**Excerpted text:**
——

Unlock the Power of GPUs in Kubernetes for AI Workloads
Here’s a question. Where do we run AI models? Everyone knows the answer to that one. We run them in servers with GPUs. GPUs are much more efficient at processing AI models or, to be more precise, at inference.
Here’s another question. How do we manage models across those servers? The answer to that question is… Kubernetes.
Kubernetes is the de-facto standard to manage any type of workloads, be it stateless apps, stateful apps, jobs, AI models, or anything else. We just need to tell Kubernetes how much memory and CPU our workloads need and it will figure out where to put them. However, with AI our primary requirement is not the amount of memory and CPU but, rather, the amount of GPU we need, whether GPU is dedicated to a single process exclusively or shared across processes, and a few other things. In other words, the way we manage GPU-based workloads is different from more traditional workloads, yet somehow the same.

——

**Questions:**
• 1. Answer these questions about the article on GPUs in Kubernetes:
(a) According to the article, what are GPUs much more efficient at, to be more precise?
(b) What does the article give as the answer to how we manage models across servers?
(c) For traditional workloads, which two amounts do we need to tell Kubernetes?
• 2. Transcribe word for word the part of the article on GPUs in Kubernetes from "Unlock the Power" to "question is… Kubernetes.".

**Raw data:**
——

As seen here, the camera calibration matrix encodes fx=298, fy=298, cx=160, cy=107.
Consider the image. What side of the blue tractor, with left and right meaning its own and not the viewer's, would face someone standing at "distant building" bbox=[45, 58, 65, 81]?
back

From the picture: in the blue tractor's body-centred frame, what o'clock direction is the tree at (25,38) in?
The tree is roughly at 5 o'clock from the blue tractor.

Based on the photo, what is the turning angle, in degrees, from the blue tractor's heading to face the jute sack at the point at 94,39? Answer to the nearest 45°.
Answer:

——

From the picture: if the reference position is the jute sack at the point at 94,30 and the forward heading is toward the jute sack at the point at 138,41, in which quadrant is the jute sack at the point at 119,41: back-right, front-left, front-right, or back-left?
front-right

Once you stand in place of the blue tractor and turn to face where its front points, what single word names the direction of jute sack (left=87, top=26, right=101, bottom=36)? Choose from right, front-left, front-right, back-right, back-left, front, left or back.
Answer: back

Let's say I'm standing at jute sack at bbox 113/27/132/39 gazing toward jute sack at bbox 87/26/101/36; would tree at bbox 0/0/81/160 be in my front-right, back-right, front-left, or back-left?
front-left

——

**Response list:**
• 1.
(a) Inference.
(b) Kubernetes.
(c) Memory and CPU.

• 2.
Unlock the Power of GPUs in Kubernetes for AI Workloads
Here’s a question. Where do we run AI models? Everyone knows the answer to that one. We run them in servers with GPUs. GPUs are much more efficient at processing AI models or, to be more precise, at inference.
Here’s another question. How do we manage models across those servers? The answer to that question is… Kubernetes.